The profile of β-lactam resistance in IOMTU558 (Table 1) could be explained by the presence of bla_NDM-13, as well as bla_CTX-M-15, bla_TEM-166, and ampC. Among these genes, bla_CTX-M-15 confers high resistance against most β-lactams (except carbapenems), including aztreonam, cefepime, cefotaxime, and ceftriaxone (36). ampC could not be overexpressed in the isolate. The β-lactam-susceptible E. coli wild-type strain has been found to express ampC at low levels due to degenerated promoter boxes upstream of ampC (37). Two mutations in the ampC promoter sequence, at positions −42 (C to T) and −18 (G to A), generate two alternative promoter boxes, resulting in high-level expression of ampC (37). IOMTU558 had a mutation at position −18 (G to A) but not at position −42. It is unclear whether the mutation at position −18 alone could affect the ampC expression level in IOMTU558. The other mechanisms of β-lactam resistance are decreased cell permeability due to loss or alteration of the ompC and ompF porins and activation of efflux systems (38). Loss or alteration of porins was not detected in IOMTU558. The marR repressor gene of marAB and the yedS gene encoding a putative outer membrane protein were reported to be involved in carbapenem resistance via downregulation of efflux pump genes (the acrAB-tolC operon). The marR mutation and yedS could contribute to carbapenem resistance in IOMTU558 (39).

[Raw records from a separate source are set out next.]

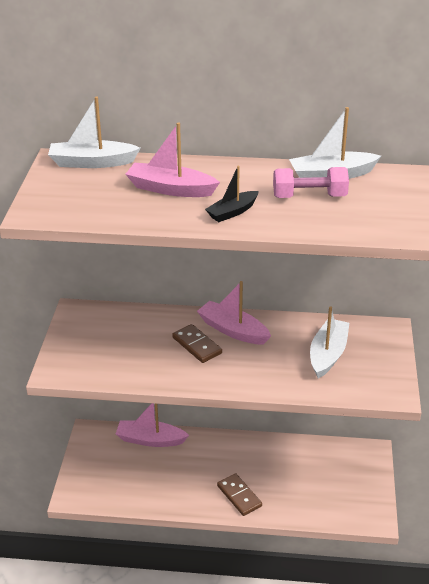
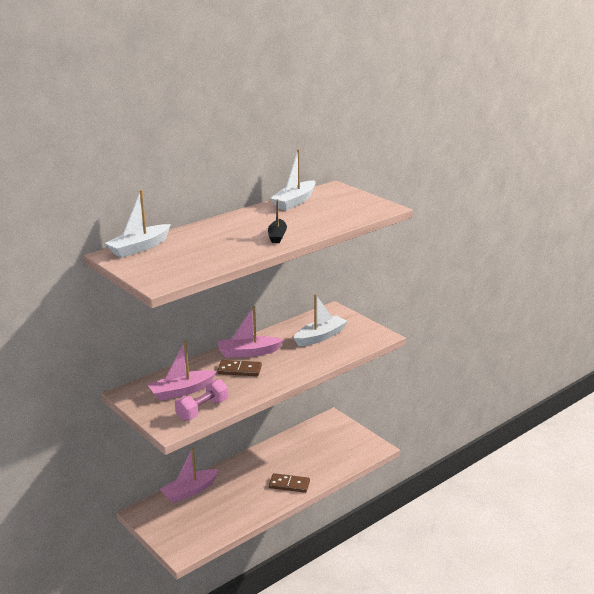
camera: 45 degrees left, 10 degrees down
(170, 189) = (219, 240): pink boat -> pink boat (181, 391)
(309, 196) = (303, 214): pink dumbbell -> pink dumbbell (202, 410)
(328, 354) = (320, 337): white boat -> white boat turned 75 degrees clockwise

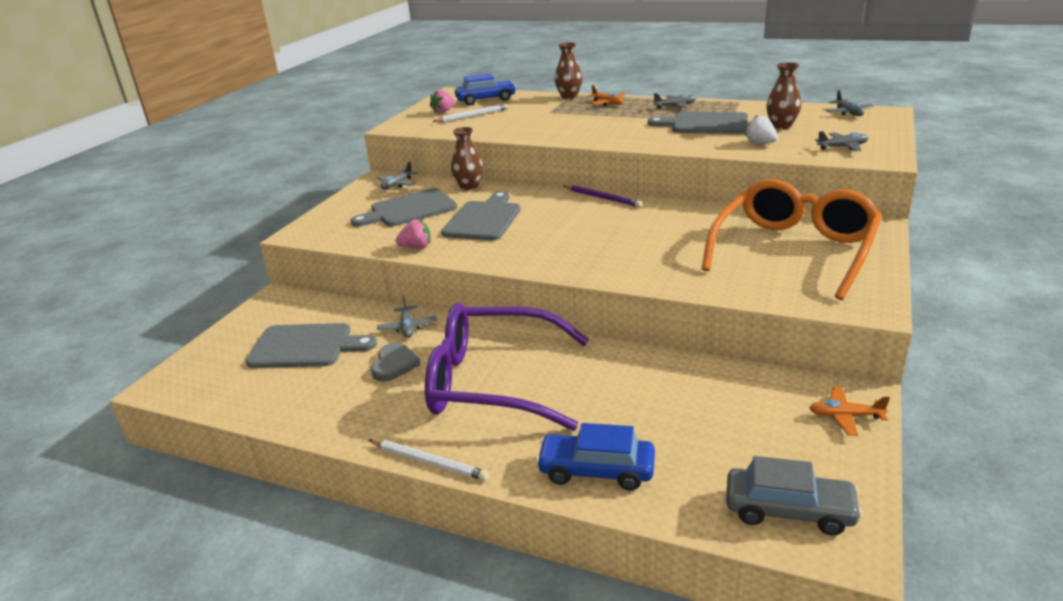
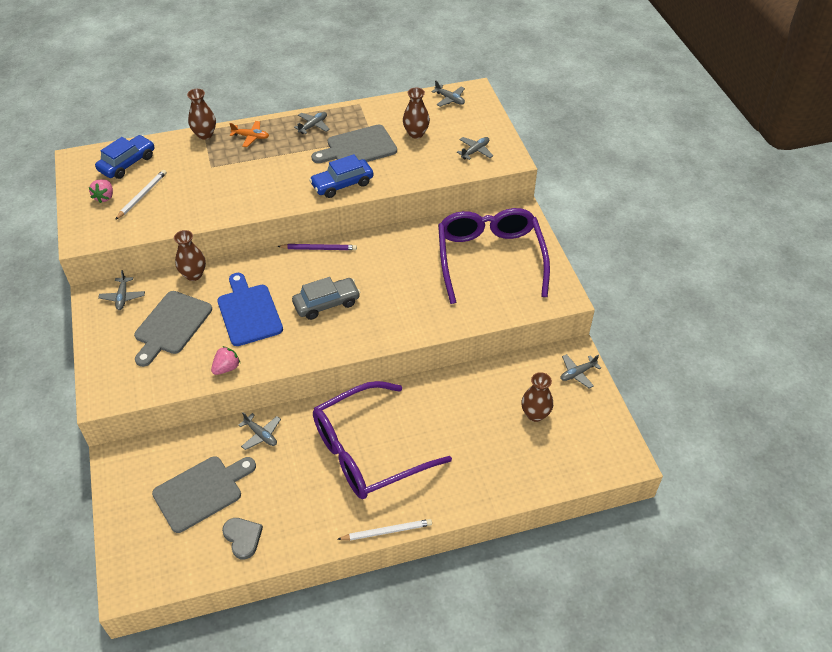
camera: 40 degrees left, 20 degrees up
(394, 364) = (287, 472): grey heart -> grey heart (243, 538)
(484, 219) = (249, 312): grey cutting board -> blue cutting board
(596, 471) = (483, 482): blue car -> blue car (342, 184)
(739, 433) = (535, 414): none -> brown vase
(760, 143) = (418, 163): white strawberry -> none
(789, 510) = (590, 452): grey car -> grey car (326, 303)
(794, 250) = (490, 258): orange glasses -> purple glasses
(845, 416) = (577, 373): orange plane -> grey plane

NDM-producing E. coli belonging to ST101 seems to be an epidemic strain in several regions of the world, although ST101 E. coli strains are not recognized as a cause of pandemics, as is E. coli clone ST131 producing CTX-M types of β-lactamases (40). NDM-1-producing E. coli isolates belonging to ST101 have been reported in Bulgaria (41), Canada (42), England (43), India (44), Pakistan (43), South Korea (45), and the United States (46).

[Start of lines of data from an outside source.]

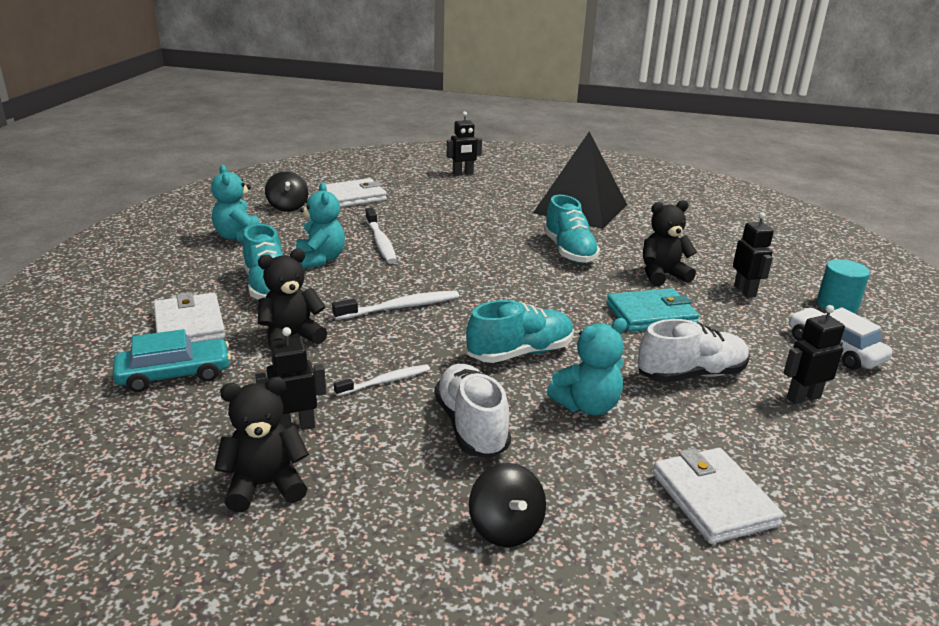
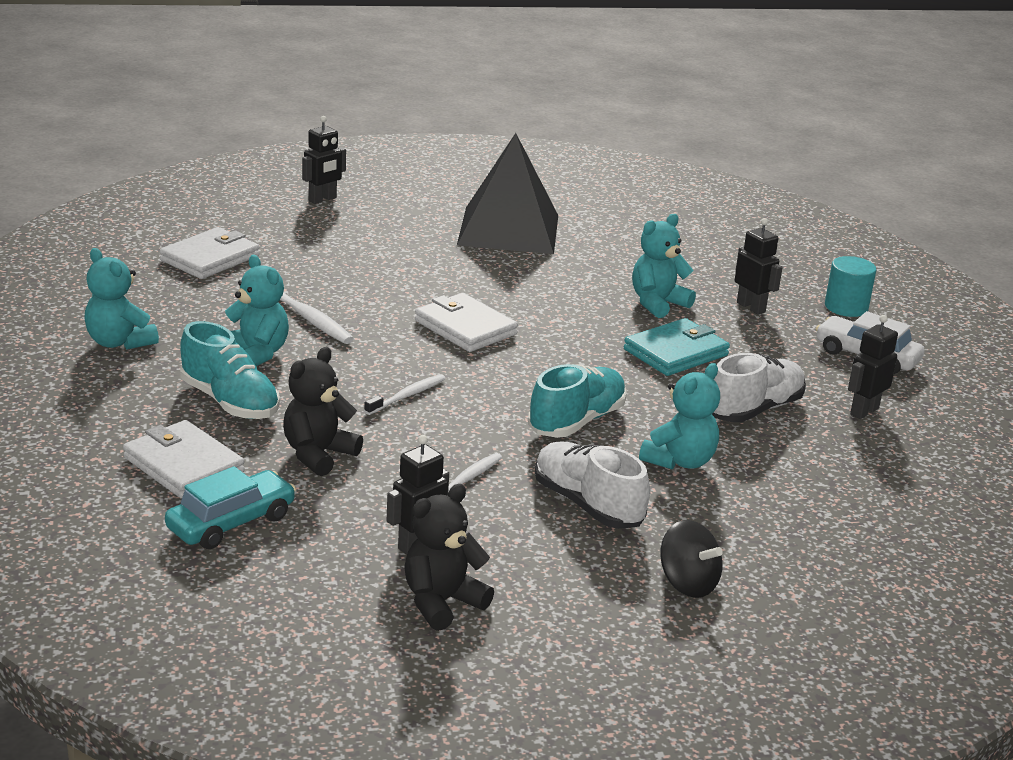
camera: 25 degrees left, 0 degrees up
(288, 207) = (137, 287): black spinning top -> none
(400, 307) = (407, 395): white toothbrush -> white toothbrush, size x0.67
(569, 251) = (537, 291): turquoise shoe -> none
(662, 275) = (657, 303): black teddy bear -> turquoise teddy bear
(713, 499) = (840, 519): white wallet -> white wallet (465, 328)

This is the first report describing an NDM-13-producing E. coli isolate. NDM-type MBLs have evolved under the pressure of antibiotic usage. Therefore, NDM-producing pathogens must be monitored.

Nucleotide sequence accession number.

The sequence of bla_NDM-13 has been deposited in GenBank under accession no. LC012596.